▶ _Work order_
Please take the records that follow and repeat exactly the lines starting with the line with "The following supportive" and going on through the line with "Vacations During the School Year".

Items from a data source

--------------------------------------------------

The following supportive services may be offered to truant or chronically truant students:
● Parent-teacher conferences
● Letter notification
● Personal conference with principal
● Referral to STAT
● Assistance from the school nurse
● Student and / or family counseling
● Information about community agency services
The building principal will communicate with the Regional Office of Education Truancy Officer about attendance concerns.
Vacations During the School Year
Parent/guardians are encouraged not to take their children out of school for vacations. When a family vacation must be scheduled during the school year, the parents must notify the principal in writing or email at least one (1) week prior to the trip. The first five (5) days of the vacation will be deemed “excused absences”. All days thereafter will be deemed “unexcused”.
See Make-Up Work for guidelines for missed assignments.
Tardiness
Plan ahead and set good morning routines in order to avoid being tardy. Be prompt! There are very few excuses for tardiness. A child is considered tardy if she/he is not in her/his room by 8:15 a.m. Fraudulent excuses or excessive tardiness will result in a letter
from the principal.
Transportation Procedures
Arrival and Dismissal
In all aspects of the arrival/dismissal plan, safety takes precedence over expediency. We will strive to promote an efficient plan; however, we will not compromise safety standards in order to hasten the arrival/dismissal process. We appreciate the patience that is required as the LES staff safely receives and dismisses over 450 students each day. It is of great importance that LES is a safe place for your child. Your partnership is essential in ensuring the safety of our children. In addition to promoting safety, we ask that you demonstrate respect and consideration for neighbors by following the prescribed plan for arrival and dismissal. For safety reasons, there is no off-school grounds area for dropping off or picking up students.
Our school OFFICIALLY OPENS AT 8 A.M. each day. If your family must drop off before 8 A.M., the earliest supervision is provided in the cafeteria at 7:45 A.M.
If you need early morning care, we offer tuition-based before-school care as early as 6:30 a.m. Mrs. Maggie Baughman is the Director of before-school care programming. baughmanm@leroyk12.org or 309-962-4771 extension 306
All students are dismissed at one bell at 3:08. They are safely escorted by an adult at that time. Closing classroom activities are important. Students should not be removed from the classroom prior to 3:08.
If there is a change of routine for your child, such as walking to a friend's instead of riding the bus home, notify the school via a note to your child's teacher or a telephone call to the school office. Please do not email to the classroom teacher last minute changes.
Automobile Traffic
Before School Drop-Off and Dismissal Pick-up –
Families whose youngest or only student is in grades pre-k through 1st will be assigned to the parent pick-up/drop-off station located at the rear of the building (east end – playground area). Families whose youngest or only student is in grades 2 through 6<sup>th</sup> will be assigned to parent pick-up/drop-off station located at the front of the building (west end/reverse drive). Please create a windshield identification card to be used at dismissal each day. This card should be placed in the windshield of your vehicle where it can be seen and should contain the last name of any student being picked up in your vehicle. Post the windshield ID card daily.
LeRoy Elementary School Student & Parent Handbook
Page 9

--------------------------------------------------

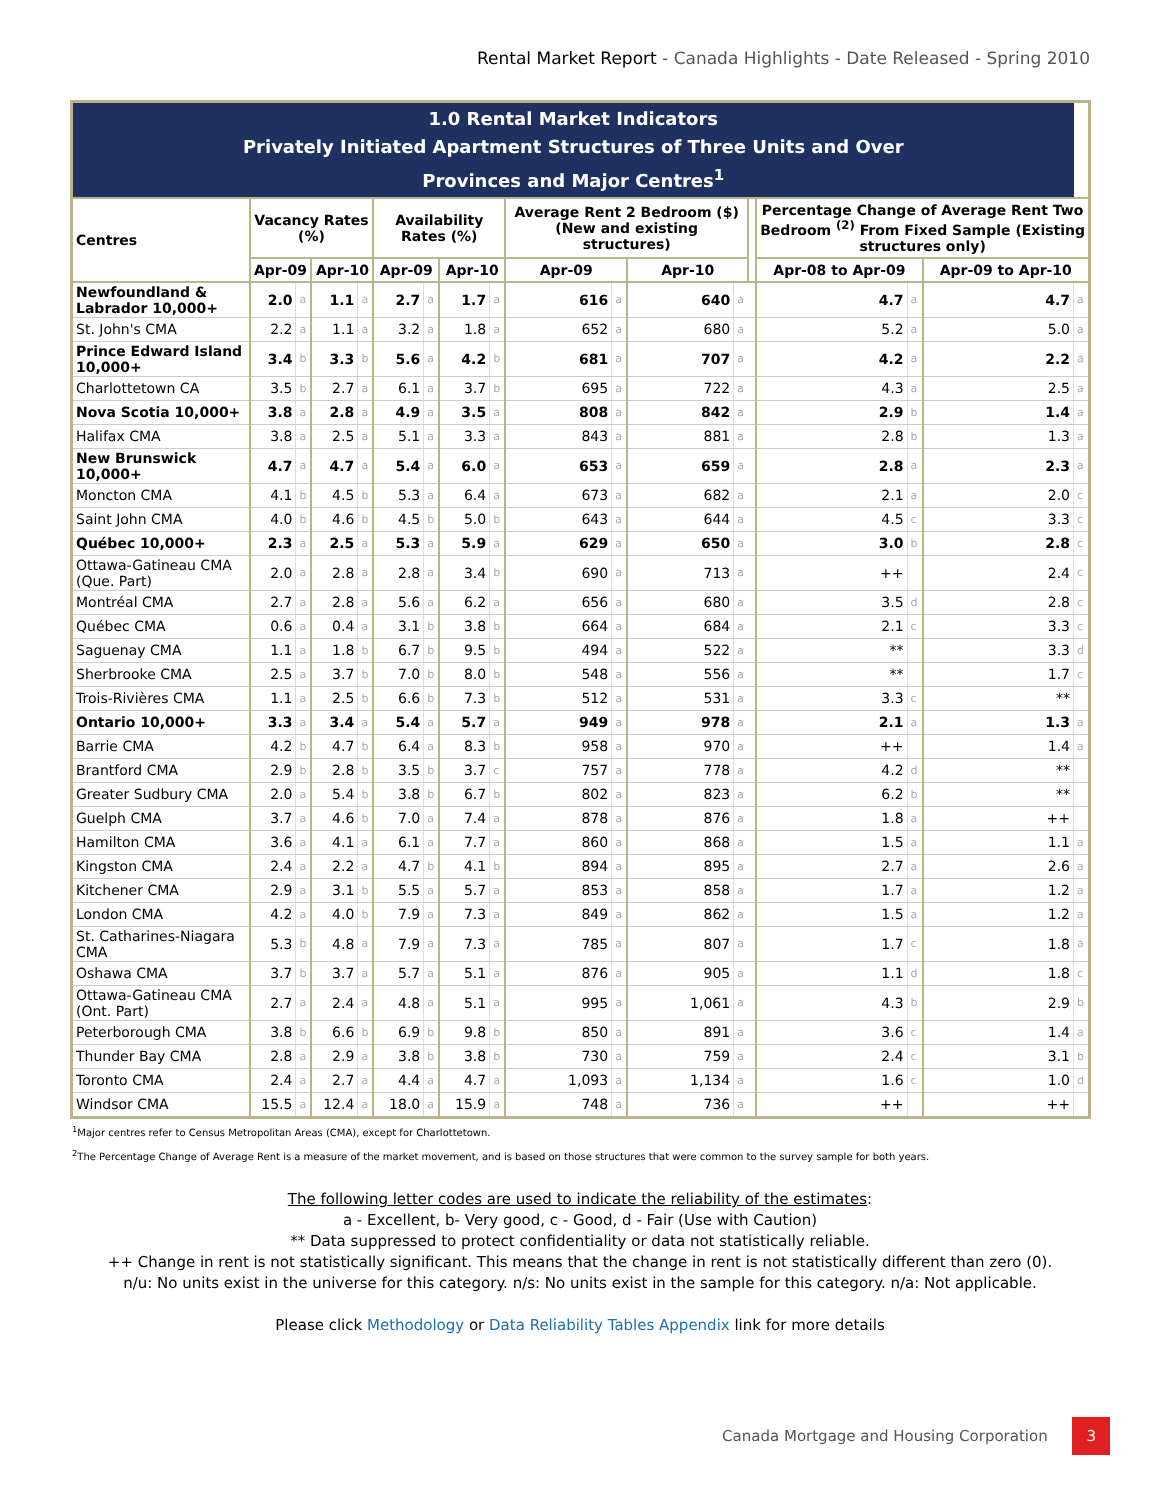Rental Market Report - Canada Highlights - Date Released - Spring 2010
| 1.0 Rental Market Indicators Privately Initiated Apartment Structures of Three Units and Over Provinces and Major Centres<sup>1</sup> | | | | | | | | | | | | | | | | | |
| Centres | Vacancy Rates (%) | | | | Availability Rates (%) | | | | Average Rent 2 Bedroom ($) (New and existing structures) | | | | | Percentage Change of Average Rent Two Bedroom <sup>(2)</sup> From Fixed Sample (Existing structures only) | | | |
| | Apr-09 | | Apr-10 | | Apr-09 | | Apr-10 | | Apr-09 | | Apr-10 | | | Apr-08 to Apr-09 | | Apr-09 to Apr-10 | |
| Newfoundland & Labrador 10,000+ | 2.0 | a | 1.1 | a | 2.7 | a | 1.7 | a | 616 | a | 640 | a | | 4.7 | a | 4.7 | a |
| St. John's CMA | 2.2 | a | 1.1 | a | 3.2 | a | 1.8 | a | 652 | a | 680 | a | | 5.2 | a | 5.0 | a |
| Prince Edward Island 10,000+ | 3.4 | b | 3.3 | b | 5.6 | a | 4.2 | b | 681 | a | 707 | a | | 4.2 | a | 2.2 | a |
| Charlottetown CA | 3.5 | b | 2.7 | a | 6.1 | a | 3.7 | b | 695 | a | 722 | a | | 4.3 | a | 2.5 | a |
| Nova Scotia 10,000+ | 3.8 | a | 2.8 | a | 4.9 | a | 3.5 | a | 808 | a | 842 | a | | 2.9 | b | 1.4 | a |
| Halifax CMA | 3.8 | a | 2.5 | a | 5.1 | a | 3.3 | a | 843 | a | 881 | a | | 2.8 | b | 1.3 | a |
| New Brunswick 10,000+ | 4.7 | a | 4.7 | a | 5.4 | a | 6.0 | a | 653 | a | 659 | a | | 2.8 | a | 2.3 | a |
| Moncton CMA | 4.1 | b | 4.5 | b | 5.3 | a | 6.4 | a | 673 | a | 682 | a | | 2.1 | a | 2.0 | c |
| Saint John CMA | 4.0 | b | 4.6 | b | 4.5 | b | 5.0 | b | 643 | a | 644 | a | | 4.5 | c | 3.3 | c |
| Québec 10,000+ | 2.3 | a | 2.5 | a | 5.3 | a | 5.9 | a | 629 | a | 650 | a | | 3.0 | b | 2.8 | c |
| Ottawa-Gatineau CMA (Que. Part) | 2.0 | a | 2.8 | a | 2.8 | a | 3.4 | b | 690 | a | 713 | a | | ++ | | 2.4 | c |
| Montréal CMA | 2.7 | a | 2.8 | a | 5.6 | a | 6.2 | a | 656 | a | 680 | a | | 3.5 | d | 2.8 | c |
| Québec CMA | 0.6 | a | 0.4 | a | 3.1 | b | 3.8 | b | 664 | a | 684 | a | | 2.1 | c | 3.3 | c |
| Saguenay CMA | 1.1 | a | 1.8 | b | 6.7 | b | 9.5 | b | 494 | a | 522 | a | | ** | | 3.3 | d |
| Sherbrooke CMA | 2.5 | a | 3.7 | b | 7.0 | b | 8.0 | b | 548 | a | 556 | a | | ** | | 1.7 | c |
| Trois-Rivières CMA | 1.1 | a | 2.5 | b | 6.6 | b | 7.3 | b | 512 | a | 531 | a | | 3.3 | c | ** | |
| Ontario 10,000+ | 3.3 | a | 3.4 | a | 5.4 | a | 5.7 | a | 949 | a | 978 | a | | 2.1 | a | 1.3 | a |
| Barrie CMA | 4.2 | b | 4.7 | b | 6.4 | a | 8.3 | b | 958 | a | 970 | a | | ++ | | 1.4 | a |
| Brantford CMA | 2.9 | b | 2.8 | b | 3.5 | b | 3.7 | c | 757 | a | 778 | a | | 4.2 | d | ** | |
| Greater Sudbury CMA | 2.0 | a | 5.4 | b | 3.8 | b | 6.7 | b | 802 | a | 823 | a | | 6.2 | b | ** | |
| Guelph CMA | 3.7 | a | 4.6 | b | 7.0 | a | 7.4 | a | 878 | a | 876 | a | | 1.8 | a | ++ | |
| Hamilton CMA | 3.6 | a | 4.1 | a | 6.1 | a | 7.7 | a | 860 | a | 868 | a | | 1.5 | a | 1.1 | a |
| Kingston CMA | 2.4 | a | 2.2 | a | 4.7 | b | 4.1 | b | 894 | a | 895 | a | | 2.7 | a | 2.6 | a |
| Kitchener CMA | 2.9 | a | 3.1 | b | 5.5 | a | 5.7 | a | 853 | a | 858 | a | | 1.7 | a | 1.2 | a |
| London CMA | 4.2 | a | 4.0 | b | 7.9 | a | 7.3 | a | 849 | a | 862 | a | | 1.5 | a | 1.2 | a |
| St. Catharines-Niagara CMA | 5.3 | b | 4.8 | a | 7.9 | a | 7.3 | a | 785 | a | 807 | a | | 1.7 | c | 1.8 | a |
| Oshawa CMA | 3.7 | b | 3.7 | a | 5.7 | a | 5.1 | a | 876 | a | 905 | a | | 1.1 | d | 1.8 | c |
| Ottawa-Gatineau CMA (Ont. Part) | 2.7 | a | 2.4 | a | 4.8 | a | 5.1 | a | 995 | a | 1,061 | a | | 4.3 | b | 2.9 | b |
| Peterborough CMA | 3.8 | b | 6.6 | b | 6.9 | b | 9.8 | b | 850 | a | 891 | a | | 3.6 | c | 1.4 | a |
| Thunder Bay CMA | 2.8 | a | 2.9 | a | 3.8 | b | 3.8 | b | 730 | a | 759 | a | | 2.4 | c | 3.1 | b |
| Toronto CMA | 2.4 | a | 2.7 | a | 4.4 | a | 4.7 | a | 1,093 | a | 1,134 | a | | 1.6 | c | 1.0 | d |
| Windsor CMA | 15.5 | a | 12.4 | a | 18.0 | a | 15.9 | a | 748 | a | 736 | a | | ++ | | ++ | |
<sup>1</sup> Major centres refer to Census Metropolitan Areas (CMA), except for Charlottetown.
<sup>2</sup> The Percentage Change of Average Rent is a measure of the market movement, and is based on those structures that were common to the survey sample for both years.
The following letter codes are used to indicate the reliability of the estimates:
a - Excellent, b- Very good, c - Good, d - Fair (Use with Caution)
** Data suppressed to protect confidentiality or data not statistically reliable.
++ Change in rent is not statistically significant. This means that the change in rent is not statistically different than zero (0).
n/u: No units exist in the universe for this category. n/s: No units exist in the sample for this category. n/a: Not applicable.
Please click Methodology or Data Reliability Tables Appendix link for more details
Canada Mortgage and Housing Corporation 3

--------------------------------------------------

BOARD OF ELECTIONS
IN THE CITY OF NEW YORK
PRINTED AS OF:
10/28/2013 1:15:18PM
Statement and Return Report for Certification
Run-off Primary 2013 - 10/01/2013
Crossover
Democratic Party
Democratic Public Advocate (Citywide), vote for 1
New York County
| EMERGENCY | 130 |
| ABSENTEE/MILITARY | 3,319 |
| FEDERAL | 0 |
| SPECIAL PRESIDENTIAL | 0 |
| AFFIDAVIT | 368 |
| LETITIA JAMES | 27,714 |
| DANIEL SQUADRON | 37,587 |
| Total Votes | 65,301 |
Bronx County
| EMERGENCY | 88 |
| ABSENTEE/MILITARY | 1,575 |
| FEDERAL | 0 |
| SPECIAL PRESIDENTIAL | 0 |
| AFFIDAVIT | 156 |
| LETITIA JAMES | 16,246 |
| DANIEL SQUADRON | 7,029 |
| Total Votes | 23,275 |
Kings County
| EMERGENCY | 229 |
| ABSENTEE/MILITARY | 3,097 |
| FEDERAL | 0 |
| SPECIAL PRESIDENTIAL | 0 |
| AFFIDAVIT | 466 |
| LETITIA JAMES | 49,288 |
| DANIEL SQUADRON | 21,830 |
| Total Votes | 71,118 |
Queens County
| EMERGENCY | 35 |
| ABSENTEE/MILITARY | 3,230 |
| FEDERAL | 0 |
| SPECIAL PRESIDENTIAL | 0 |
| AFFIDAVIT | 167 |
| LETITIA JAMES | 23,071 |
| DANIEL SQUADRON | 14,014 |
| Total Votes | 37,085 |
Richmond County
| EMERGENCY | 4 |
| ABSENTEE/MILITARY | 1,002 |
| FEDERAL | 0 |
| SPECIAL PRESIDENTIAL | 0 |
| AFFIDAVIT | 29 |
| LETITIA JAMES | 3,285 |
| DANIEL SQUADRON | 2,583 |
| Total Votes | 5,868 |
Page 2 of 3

--------------------------------------------------

▶ _Solution for this problem_
The following supportive services may be offered to truant or chronically truant students:
● Parent-teacher conferences
● Letter notification
● Personal conference with principal
● Referral to STAT
● Assistance from the school nurse
● Student and / or family counseling
● Information about community agency services
The building principal will communicate with the Regional Office of Education Truancy Officer about attendance concerns.
Vacations During the School Year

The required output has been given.